Chuck Clements

No. 7, 12, 10
- Position: Quarterback

Personal information
- Born: August 29, 1973 (age 52) Kingsville, Texas, U.S.
- Listed height: 6 ft 3 in (1.91 m)
- Listed weight: 214 lb (97 kg)

Career information
- High school: Huntsville (Huntsville, Texas)
- College: Houston (1992–1996)
- NFL draft: 1997: 6th round, 191st overall pick

Career history
- New York Jets (1997); Philadelphia Eagles (1998)*; Denver Broncos (1999)*; → Berlin Thunder (1999); Las Vegas Outlaws (2001); Ottawa Renegades (2002);
- * Offseason and/or practice squad member only

Awards and highlights
- First-team All-C-USA (1996); Second-team All-SWC (1995);
- Stats at Pro Football Reference

= Chuck Clements =

American football player (born 1973)

Chad "Chuck" Clements (born August 29, 1973) is an American former professional football player who was a quarterback for one season with the New York Jets of the National Football League (NFL). He was selected by the Jets in the sixth round of the 1997 NFL draft after playing college football for the Houston Cougars. He was also a member of the Philadelphia Eagles, Denver Broncos, Berlin Thunder, Las Vegas Outlaws and Ottawa Renegades.

==Early life==
Chad Clements was born on September 29, 1973, in Kingsville, Texas. He attended Huntsville High School in Huntsville, Texas, where his father Joe was the head coach. He earned All-Greater Houston Class 5A, and Super Prep and Blue Chip Illustrated All-America honors during his high school football career. Clements also participated in basketball, baseball and track in high school.

==College career==
Clements was a member of the Houston Cougars football team from 1992 to 1996, redshirting his first season in 1992 and then lettering four years from 1993 to 1996. He completed 124 of 239 passes (51.9%) for 1,216 yards, four touchdowns, and ten interceptions his redshirt freshman year in 1993. In 1994, he completed 91 of 162 passes (56.2%) for 838 yards, three touchdowns, and five interceptions. Clements recorded 245 completions on 437 passing attempts (56.1%) for 2,641 yards, 15 touchdowns, and 11 interceptions in 1995, earning second-team All-Southwest Conference (SWC) honors. His attempts, completions, completion percentage, and passing yards all led the SWC that season. He totaled 223 completions and 354 attempts (63.0%) for 2,417 yards, 21 touchdowns, and 13 interceptions his senior year in 1996, garnering first-team All-Conference USA (C-USA) recognition. His attempts, completions, completion percentage, passing yards, passing touchdowns, and interceptions led C-USA that year.

==Professional career==
Clements was selected by the New York Jets in the sixth round, with the 191st overall pick, of the 1997 NFL draft. He officially signed with the team on July 17. He played in one game for the Jets during the 1997 season, recording two rushing attempts for negative three yards. He was released on August 22, 1998.
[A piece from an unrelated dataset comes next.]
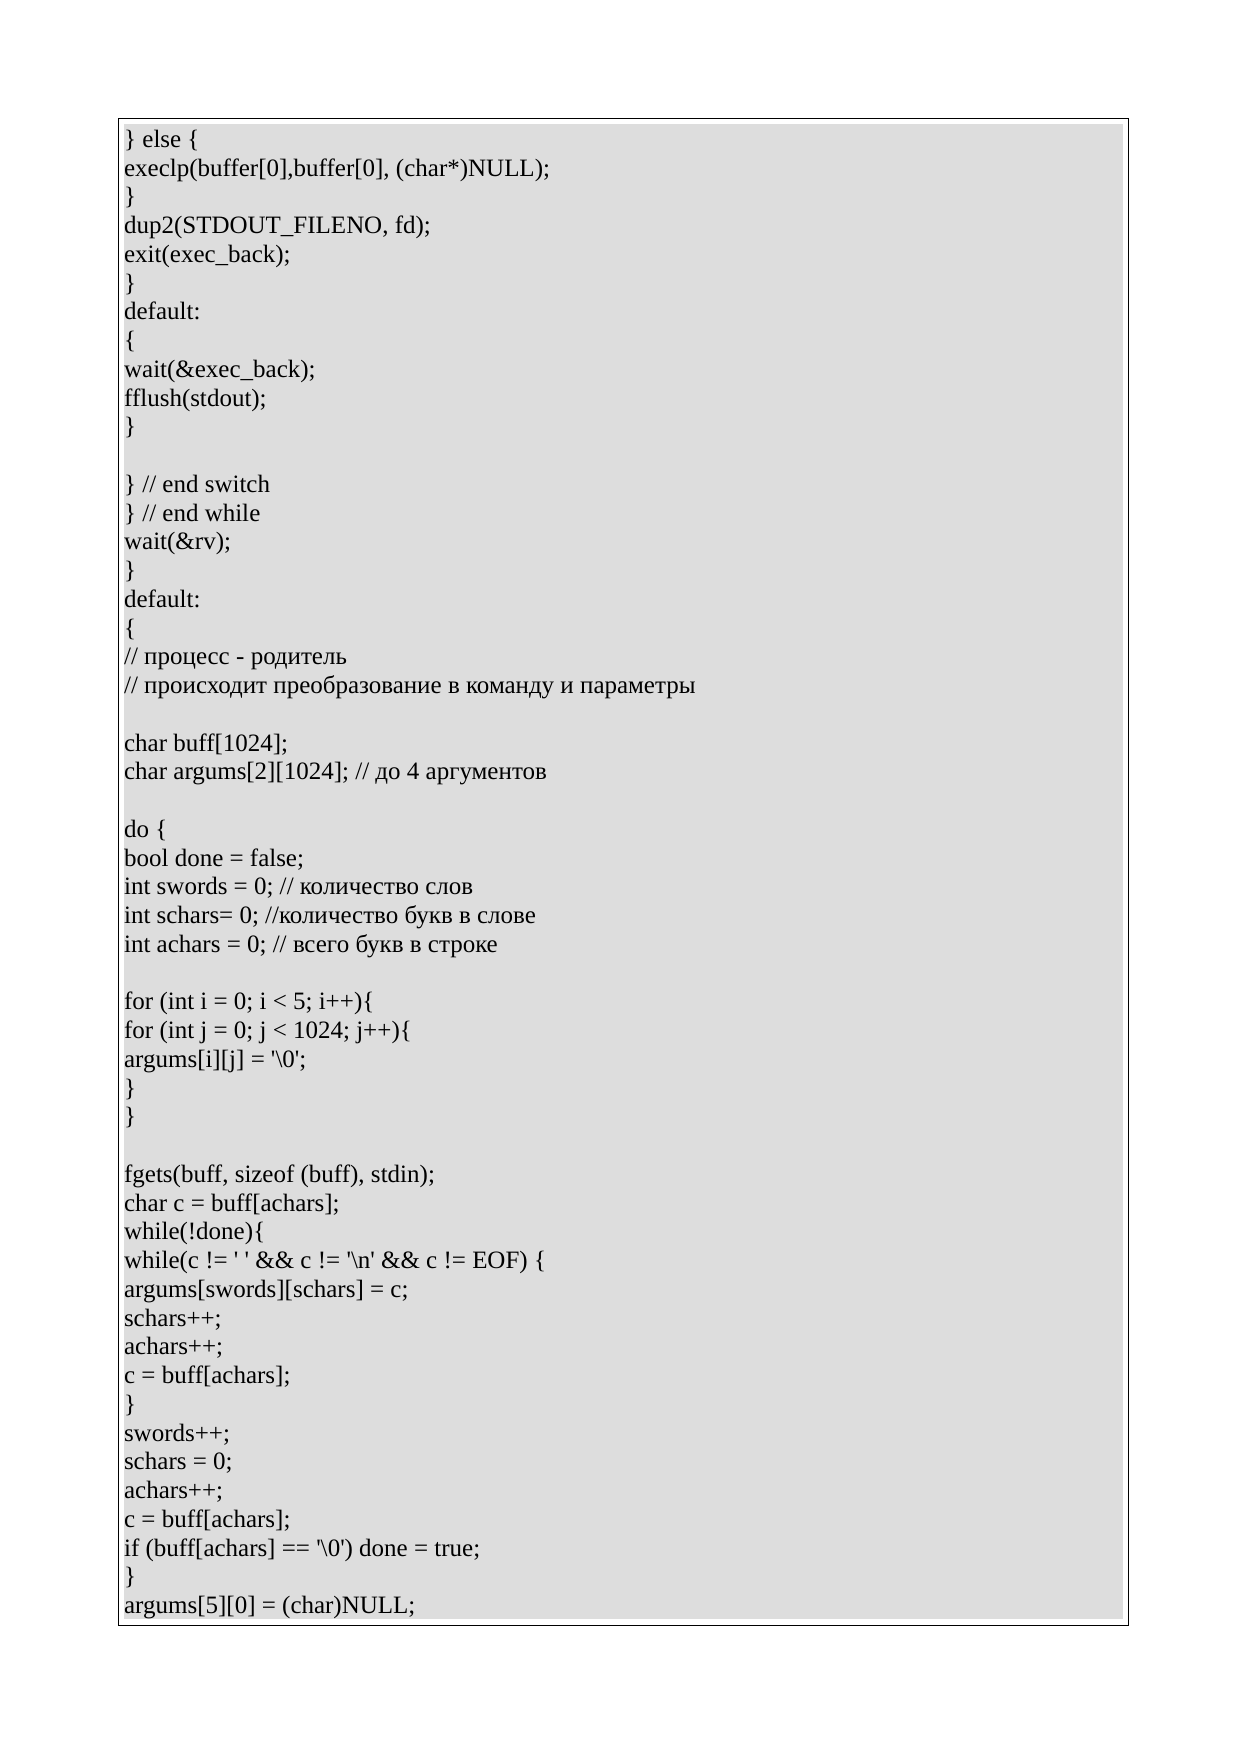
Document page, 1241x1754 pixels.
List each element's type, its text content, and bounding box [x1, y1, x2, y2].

Clements was signed to the practice squad of the Philadelphia Eagles on November 5, 1998, and was released on December 7, 1998.

He signed with the Denver Broncos on January 15, 1999, and was later allocated to NFL Europe, where he played for the Berlin Thunder during the 1999 NFL Europe season. He completed 22 of 52 passes (42.3%) for 247 yards, one touchdown, and two interceptions for the Thunder. He was released by the Broncos on July 31, 1999.

Clements was selected by Las Vegas Outlaws of the XFL with the fifth overall pick in the 2001 XFL draft. He played in one game for the Outlaws in 2001 but did not record any statistics. He was teammates with similarly-named quarterback Ryan Clement during his time with the Outlaws.

He dressed in 18 games for the Ottawa Renegades of the Canadian Football League in 2002, completing 68 of 126 passes (54.0%) for 821 yards, one touchdown, and five interceptions while also rushing for 64 yards.

==Personal life==
Clements's father Joe Clements was a football player and coach, and his brother Steve Clements played quarterback at BYU.